(Records)
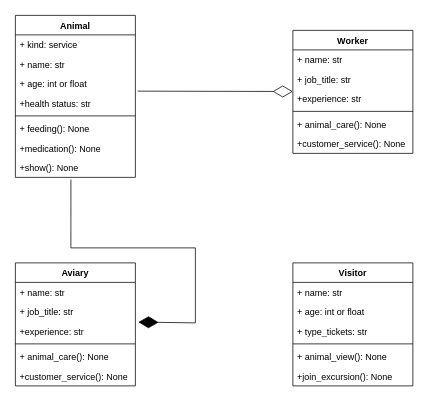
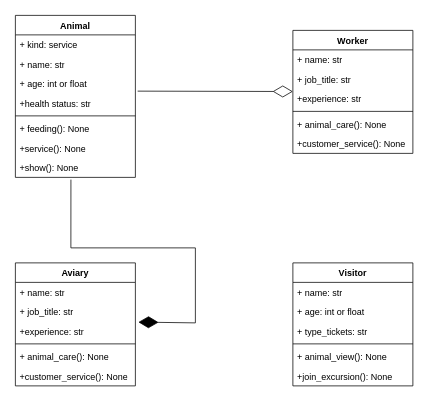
  <mxCell id="0" />
  <mxCell id="1" parent="0" />
  <mxCell id="2" value="Animal" style="swimlane;fontStyle=1;align=center;verticalAlign=top;childLayout=stackLayout;horizontal=1;startSize=26;horizontalStack=0;resizeParent=1;resizeParentMax=0;resizeLast=0;collapsible=1;marginBottom=0;whiteSpace=wrap;html=1;" parent="1" vertex="1"><mxGeometry x="20" y="20" width="160" height="216" as="geometry" /></mxCell>
  <mxCell id="3" value="+ kind: service" style="text;strokeColor=none;fillColor=none;align=left;verticalAlign=top;spacingLeft=4;spacingRight=4;overflow=hidden;rotatable=0;points=[[0,0.5],[1,0.5]];portConstraint=eastwest;whiteSpace=wrap;html=1;" parent="2" vertex="1"><mxGeometry y="26" width="160" height="26" as="geometry" /></mxCell>
  <mxCell id="4" value="+ name: str" style="text;strokeColor=none;fillColor=none;align=left;verticalAlign=top;spacingLeft=4;spacingRight=4;overflow=hidden;rotatable=0;points=[[0,0.5],[1,0.5]];portConstraint=eastwest;whiteSpace=wrap;html=1;" vertex="1" parent="2"><mxGeometry y="52" width="160" height="26" as="geometry" /></mxCell>
  <mxCell id="5" value="+ age: int or float" style="text;strokeColor=none;fillColor=none;align=left;verticalAlign=top;spacingLeft=4;spacingRight=4;overflow=hidden;rotatable=0;points=[[0,0.5],[1,0.5]];portConstraint=eastwest;whiteSpace=wrap;html=1;" vertex="1" parent="2"><mxGeometry y="78" width="160" height="26" as="geometry" /></mxCell>
  <mxCell id="6" value="+health status&lt;span style=&quot;background-color: initial;&quot;&gt;: str&lt;/span&gt;" style="text;strokeColor=none;fillColor=none;align=left;verticalAlign=top;spacingLeft=4;spacingRight=4;overflow=hidden;rotatable=0;points=[[0,0.5],[1,0.5]];portConstraint=eastwest;whiteSpace=wrap;html=1;" vertex="1" parent="2"><mxGeometry y="104" width="160" height="26" as="geometry" /></mxCell>
  <mxCell id="7" value="" style="line;strokeWidth=1;fillColor=none;align=left;verticalAlign=middle;spacingTop=-1;spacingLeft=3;spacingRight=3;rotatable=0;labelPosition=right;points=[];portConstraint=eastwest;strokeColor=inherit;" parent="2" vertex="1"><mxGeometry y="130" width="160" height="8" as="geometry" /></mxCell>
  <mxCell id="8" value="+ feeding(): None" style="text;strokeColor=none;fillColor=none;align=left;verticalAlign=top;spacingLeft=4;spacingRight=4;overflow=hidden;rotatable=0;points=[[0,0.5],[1,0.5]];portConstraint=eastwest;whiteSpace=wrap;html=1;" parent="2" vertex="1"><mxGeometry y="138" width="160" height="26" as="geometry" /></mxCell>
- <mxCell id="9" value="+medication&lt;span style=&quot;background-color: initial;&quot;&gt;(): None&lt;/span&gt;" style="text;strokeColor=none;fillColor=none;align=left;verticalAlign=top;spacingLeft=4;spacingRight=4;overflow=hidden;rotatable=0;points=[[0,0.5],[1,0.5]];portConstraint=eastwest;whiteSpace=wrap;html=1;" vertex="1" parent="2"><mxGeometry y="164" width="160" height="26" as="geometry" /></mxCell>
+ <mxCell id="9" value="+service&lt;span style=&quot;background-color: initial;&quot;&gt;(): None&lt;/span&gt;" style="text;strokeColor=none;fillColor=none;align=left;verticalAlign=top;spacingLeft=4;spacingRight=4;overflow=hidden;rotatable=0;points=[[0,0.5],[1,0.5]];portConstraint=eastwest;whiteSpace=wrap;html=1;" vertex="1" parent="2"><mxGeometry y="164" width="160" height="26" as="geometry" /></mxCell>
  <mxCell id="10" value="+show&lt;span style=&quot;background-color: initial;&quot;&gt;(): None&lt;/span&gt;" style="text;strokeColor=none;fillColor=none;align=left;verticalAlign=top;spacingLeft=4;spacingRight=4;overflow=hidden;rotatable=0;points=[[0,0.5],[1,0.5]];portConstraint=eastwest;whiteSpace=wrap;html=1;" vertex="1" parent="2"><mxGeometry y="190" width="160" height="26" as="geometry" /></mxCell>
  <mxCell id="11" value="Worker" style="swimlane;fontStyle=1;align=center;verticalAlign=top;childLayout=stackLayout;horizontal=1;startSize=26;horizontalStack=0;resizeParent=1;resizeParentMax=0;resizeLast=0;collapsible=1;marginBottom=0;whiteSpace=wrap;html=1;" vertex="1" parent="1"><mxGeometry x="390" y="40" width="160" height="164" as="geometry" /></mxCell>
  <mxCell id="12" value="+ name: str" style="text;strokeColor=none;fillColor=none;align=left;verticalAlign=top;spacingLeft=4;spacingRight=4;overflow=hidden;rotatable=0;points=[[0,0.5],[1,0.5]];portConstraint=eastwest;whiteSpace=wrap;html=1;" vertex="1" parent="11"><mxGeometry y="26" width="160" height="26" as="geometry" /></mxCell>
  <mxCell id="13" value="+ job_title: str" style="text;strokeColor=none;fillColor=none;align=left;verticalAlign=top;spacingLeft=4;spacingRight=4;overflow=hidden;rotatable=0;points=[[0,0.5],[1,0.5]];portConstraint=eastwest;whiteSpace=wrap;html=1;" vertex="1" parent="11"><mxGeometry y="52" width="160" height="26" as="geometry" /></mxCell>
  <mxCell id="14" value="+experience&lt;span style=&quot;background-color: initial;&quot;&gt;: str&lt;/span&gt;" style="text;strokeColor=none;fillColor=none;align=left;verticalAlign=top;spacingLeft=4;spacingRight=4;overflow=hidden;rotatable=0;points=[[0,0.5],[1,0.5]];portConstraint=eastwest;whiteSpace=wrap;html=1;" vertex="1" parent="11"><mxGeometry y="78" width="160" height="26" as="geometry" /></mxCell>
  <mxCell id="15" value="" style="line;strokeWidth=1;fillColor=none;align=left;verticalAlign=middle;spacingTop=-1;spacingLeft=3;spacingRight=3;rotatable=0;labelPosition=right;points=[];portConstraint=eastwest;strokeColor=inherit;" vertex="1" parent="11"><mxGeometry y="104" width="160" height="8" as="geometry" /></mxCell>
  <mxCell id="16" value="+ animal_care(): None" style="text;strokeColor=none;fillColor=none;align=left;verticalAlign=top;spacingLeft=4;spacingRight=4;overflow=hidden;rotatable=0;points=[[0,0.5],[1,0.5]];portConstraint=eastwest;whiteSpace=wrap;html=1;" vertex="1" parent="11"><mxGeometry y="112" width="160" height="26" as="geometry" /></mxCell>
  <mxCell id="17" value="+customer_service&lt;span style=&quot;background-color: initial;&quot;&gt;(): None&lt;/span&gt;" style="text;strokeColor=none;fillColor=none;align=left;verticalAlign=top;spacingLeft=4;spacingRight=4;overflow=hidden;rotatable=0;points=[[0,0.5],[1,0.5]];portConstraint=eastwest;whiteSpace=wrap;html=1;" vertex="1" parent="11"><mxGeometry y="138" width="160" height="26" as="geometry" /></mxCell>
  <mxCell id="18" value="Aviary" style="swimlane;fontStyle=1;align=center;verticalAlign=top;childLayout=stackLayout;horizontal=1;startSize=26;horizontalStack=0;resizeParent=1;resizeParentMax=0;resizeLast=0;collapsible=1;marginBottom=0;whiteSpace=wrap;html=1;" vertex="1" parent="1"><mxGeometry x="20" y="350" width="160" height="164" as="geometry" /></mxCell>
  <mxCell id="19" value="+ name: str" style="text;strokeColor=none;fillColor=none;align=left;verticalAlign=top;spacingLeft=4;spacingRight=4;overflow=hidden;rotatable=0;points=[[0,0.5],[1,0.5]];portConstraint=eastwest;whiteSpace=wrap;html=1;" vertex="1" parent="18"><mxGeometry y="26" width="160" height="26" as="geometry" /></mxCell>
  <mxCell id="20" value="+ job_title: str" style="text;strokeColor=none;fillColor=none;align=left;verticalAlign=top;spacingLeft=4;spacingRight=4;overflow=hidden;rotatable=0;points=[[0,0.5],[1,0.5]];portConstraint=eastwest;whiteSpace=wrap;html=1;" vertex="1" parent="18"><mxGeometry y="52" width="160" height="26" as="geometry" /></mxCell>
  <mxCell id="21" value="+experience&lt;span style=&quot;background-color: initial;&quot;&gt;: str&lt;/span&gt;" style="text;strokeColor=none;fillColor=none;align=left;verticalAlign=top;spacingLeft=4;spacingRight=4;overflow=hidden;rotatable=0;points=[[0,0.5],[1,0.5]];portConstraint=eastwest;whiteSpace=wrap;html=1;" vertex="1" parent="18"><mxGeometry y="78" width="160" height="26" as="geometry" /></mxCell>
  <mxCell id="22" value="" style="line;strokeWidth=1;fillColor=none;align=left;verticalAlign=middle;spacingTop=-1;spacingLeft=3;spacingRight=3;rotatable=0;labelPosition=right;points=[];portConstraint=eastwest;strokeColor=inherit;" vertex="1" parent="18"><mxGeometry y="104" width="160" height="8" as="geometry" /></mxCell>
  <mxCell id="23" value="+ animal_care(): None" style="text;strokeColor=none;fillColor=none;align=left;verticalAlign=top;spacingLeft=4;spacingRight=4;overflow=hidden;rotatable=0;points=[[0,0.5],[1,0.5]];portConstraint=eastwest;whiteSpace=wrap;html=1;" vertex="1" parent="18"><mxGeometry y="112" width="160" height="26" as="geometry" /></mxCell>
  <mxCell id="24" value="+customer_service&lt;span style=&quot;background-color: initial;&quot;&gt;(): None&lt;/span&gt;" style="text;strokeColor=none;fillColor=none;align=left;verticalAlign=top;spacingLeft=4;spacingRight=4;overflow=hidden;rotatable=0;points=[[0,0.5],[1,0.5]];portConstraint=eastwest;whiteSpace=wrap;html=1;" vertex="1" parent="18"><mxGeometry y="138" width="160" height="26" as="geometry" /></mxCell>
  <mxCell id="25" value="Visitor" style="swimlane;fontStyle=1;align=center;verticalAlign=top;childLayout=stackLayout;horizontal=1;startSize=26;horizontalStack=0;resizeParent=1;resizeParentMax=0;resizeLast=0;collapsible=1;marginBottom=0;whiteSpace=wrap;html=1;" vertex="1" parent="1"><mxGeometry x="390" y="350" width="160" height="164" as="geometry" /></mxCell>
  <mxCell id="26" value="+ name: str" style="text;strokeColor=none;fillColor=none;align=left;verticalAlign=top;spacingLeft=4;spacingRight=4;overflow=hidden;rotatable=0;points=[[0,0.5],[1,0.5]];portConstraint=eastwest;whiteSpace=wrap;html=1;" vertex="1" parent="25"><mxGeometry y="26" width="160" height="26" as="geometry" /></mxCell>
  <mxCell id="27" value="+ age: int or float" style="text;strokeColor=none;fillColor=none;align=left;verticalAlign=top;spacingLeft=4;spacingRight=4;overflow=hidden;rotatable=0;points=[[0,0.5],[1,0.5]];portConstraint=eastwest;whiteSpace=wrap;html=1;" vertex="1" parent="25"><mxGeometry y="52" width="160" height="26" as="geometry" /></mxCell>
  <mxCell id="28" value="+ type_tickets: str" style="text;strokeColor=none;fillColor=none;align=left;verticalAlign=top;spacingLeft=4;spacingRight=4;overflow=hidden;rotatable=0;points=[[0,0.5],[1,0.5]];portConstraint=eastwest;whiteSpace=wrap;html=1;" vertex="1" parent="25"><mxGeometry y="78" width="160" height="26" as="geometry" /></mxCell>
  <mxCell id="29" value="" style="line;strokeWidth=1;fillColor=none;align=left;verticalAlign=middle;spacingTop=-1;spacingLeft=3;spacingRight=3;rotatable=0;labelPosition=right;points=[];portConstraint=eastwest;strokeColor=inherit;" vertex="1" parent="25"><mxGeometry y="104" width="160" height="8" as="geometry" /></mxCell>
  <mxCell id="30" value="+ animal_view(): None" style="text;strokeColor=none;fillColor=none;align=left;verticalAlign=top;spacingLeft=4;spacingRight=4;overflow=hidden;rotatable=0;points=[[0,0.5],[1,0.5]];portConstraint=eastwest;whiteSpace=wrap;html=1;" vertex="1" parent="25"><mxGeometry y="112" width="160" height="26" as="geometry" /></mxCell>
  <mxCell id="31" value="+join_excursion&lt;span style=&quot;background-color: initial;&quot;&gt;(): None&lt;/span&gt;" style="text;strokeColor=none;fillColor=none;align=left;verticalAlign=top;spacingLeft=4;spacingRight=4;overflow=hidden;rotatable=0;points=[[0,0.5],[1,0.5]];portConstraint=eastwest;whiteSpace=wrap;html=1;" vertex="1" parent="25"><mxGeometry y="138" width="160" height="26" as="geometry" /></mxCell>
  <mxCell id="32" value="" style="endArrow=diamondThin;endFill=0;endSize=24;html=1;rounded=0;exitX=1.019;exitY=-0.115;exitDx=0;exitDy=0;exitPerimeter=0;" edge="1" parent="1" source="6"><mxGeometry width="160" relative="1" as="geometry"><mxPoint x="230" y="121.5" as="sourcePoint" /><mxPoint x="390" y="121.5" as="targetPoint" /></mxGeometry></mxCell>
  <mxCell id="33" value="" style="endArrow=diamondThin;endFill=1;endSize=24;html=1;rounded=0;entryX=1.025;entryY=0.038;entryDx=0;entryDy=0;entryPerimeter=0;exitX=0.463;exitY=1.115;exitDx=0;exitDy=0;exitPerimeter=0;" edge="1" parent="1" source="10" target="21"><mxGeometry width="160" relative="1" as="geometry"><mxPoint x="280" y="429" as="sourcePoint" /><mxPoint x="370" y="530" as="targetPoint" /><Array as="points"><mxPoint x="94" y="330" /><mxPoint x="260" y="330" /><mxPoint x="260" y="430" /></Array></mxGeometry></mxCell>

**Exercise directions**
State how many lines of the data above contain the string "Aviary". Reply with the number alone.

**Written answer**
1